SET a = 6377563.396, b = 6356256.909, f = (1 / 299.3249646);
SET L = RADIANS(lon2 - lon1);
SET U1 = ATAN((1 - f) * TAN(RADIANS(lat1)));
SET U2 = ATAN((1 - f) * TAN(RADIANS(lat2)));
SET sinU1 = SIN(U1), cosU1 = COS(U1);
SET sinU2 = SIN(U2), cosU2 = COS(U2);

SET lambda = L, lambdaP = 0, iterLimit = 100;
mainLoop: REPEAT
	SET sinLambda = SIN(lambda), cosLambda = COS(lambda);
	SET sinSigma = SQRT((cosU2 * sinLambda) * (cosU2 * sinLambda) + (cosU1 * sinU2 - sinU1 * cosU2 * cosLambda) * (cosU1 * sinU2 - sinU1 * cosU2 * cosLambda));
	SET cosSigma = sinU1 * sinU2 + cosU1 * cosU2 * cosLambda;
	IF sinSigma = 0 THEN RETURN 0.0; END IF;

	SET sigma = ATAN2(sinSigma, cosSigma);
	SET sinAlpha = cosU1 * cosU2 * sinLambda / sinSigma;
	SET cosSqAlpha = 1 - sinAlpha * sinAlpha;
	SET cos2SigmaM = cosSigma - 2 * sinU1 * sinU2 / cosSqAlpha;
	IF cos2SigmaM IS NULL THEN SET cos2SigmaM = 0; END IF;

	SET C = f / 16 * cosSqAlpha * (4 + f * (4 - 3 * cosSqAlpha));
	SET lambdaP = lambda;
	SET lambda = L + (1 - C) * f * sinAlpha * (sigma + C * sinSigma * (cos2SigmaM + C * cosSigma * (-1 + 2 * cos2SigmaM * cos2SigmaM)));

	SET iterLimit = iterLimit - 1;
UNTIL ((ABS(lambda - lambdaP) > 1E-12) AND (iterLimit > 0))
END REPEAT mainLoop;

SET uSq = cosSqAlpha * (a * a - b * b) / (b * b);
SET A1 = 1 + uSq / 16384 * (4096 + uSq * (-768 + uSq * (320 - 175 * uSq)));
SET B1 = uSq / 1024 * (256 + uSq * (-128 + uSq * (74 - 47 * uSq)));
SET deltaSigma = B1 * sinSigma * (cos2SigmaM + B1 / 4 * (cosSigma * (-1 + 2 * cos2SigmaM * cos2SigmaM) - B1 / 6 * cos2SigmaM * (-3 + 4 * sinSigma * sinSigma) * (-3 + 4 * cos2SigmaM * cos2SigmaM)));
SET s = b * A1 * (sigma - deltaSigma);

RETURN ROUND(s);
END;
//

All of the trigonometry functions are built into MySQL, even helpful ones like ATAN2 and its ilk.
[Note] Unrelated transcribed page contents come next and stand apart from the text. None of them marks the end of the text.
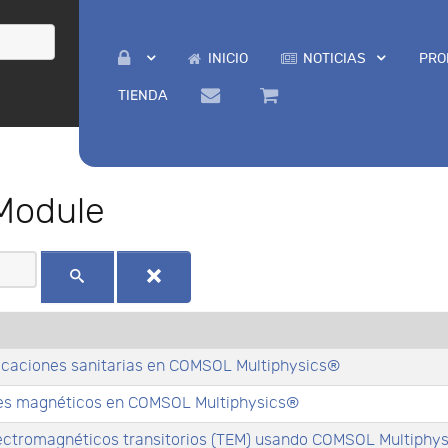
INICIO
NOTICIAS
PRO
TIENDA
Module
icaciones sanitarias en COMSOL Multiphysics®
les magnéticos en COMSOL Multiphysics®
ectromagnéticos transitorios (TEM) usando COMSOL Multiphy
The function returns the distance between the points in millimetres which can then be easily transformed into your chosen unit of choice.

As you can no doubt guess from the code above, this isn't exactly computationally cheap. Potentially for nearly antipodal points the main loop will repeat up to a iterLimit times (100 above) before continuing. As well as this, depending on the construction of your database and SQL statement, you could end up doing this calculation for every record in your table, e.g.:

SELECT id, title, address, distanceVincenty(latitude, longitude, @lat, @lon) AS distance FROM `suppliers` ORDER BY distance DESC

will force MySQL to calculate the distance for every row and then order accordingly. I've yet to do any benchmarks as it would be lunacy to put into production, however queries which ordinarily took a few hundred milliseconds started taking up to two seconds to complete. Thankfully the system I was working on solved this problem itself by having each supplier categorised and rated which meant searches rarely returned more than ten to twenty results before distance calculation; the possibility still exists of doing segmentation based on addresses prior to the calculation but that will be dependant on your specific requirements.

So while I doubt any users of the new supplier search realise it, their results are accurate to within a few millimetres, potentially saving them microns of shoe leather in walking or giving them true results for the case when rival suppliers are mere millimetres apart. For anyone who isn't interested in meridians and arc tangents then the Vincenty function is most certainly overkill and sticking with Haversine is likely the smarter move, but for those valuing absolute precision, this certainly provides a great little exercise.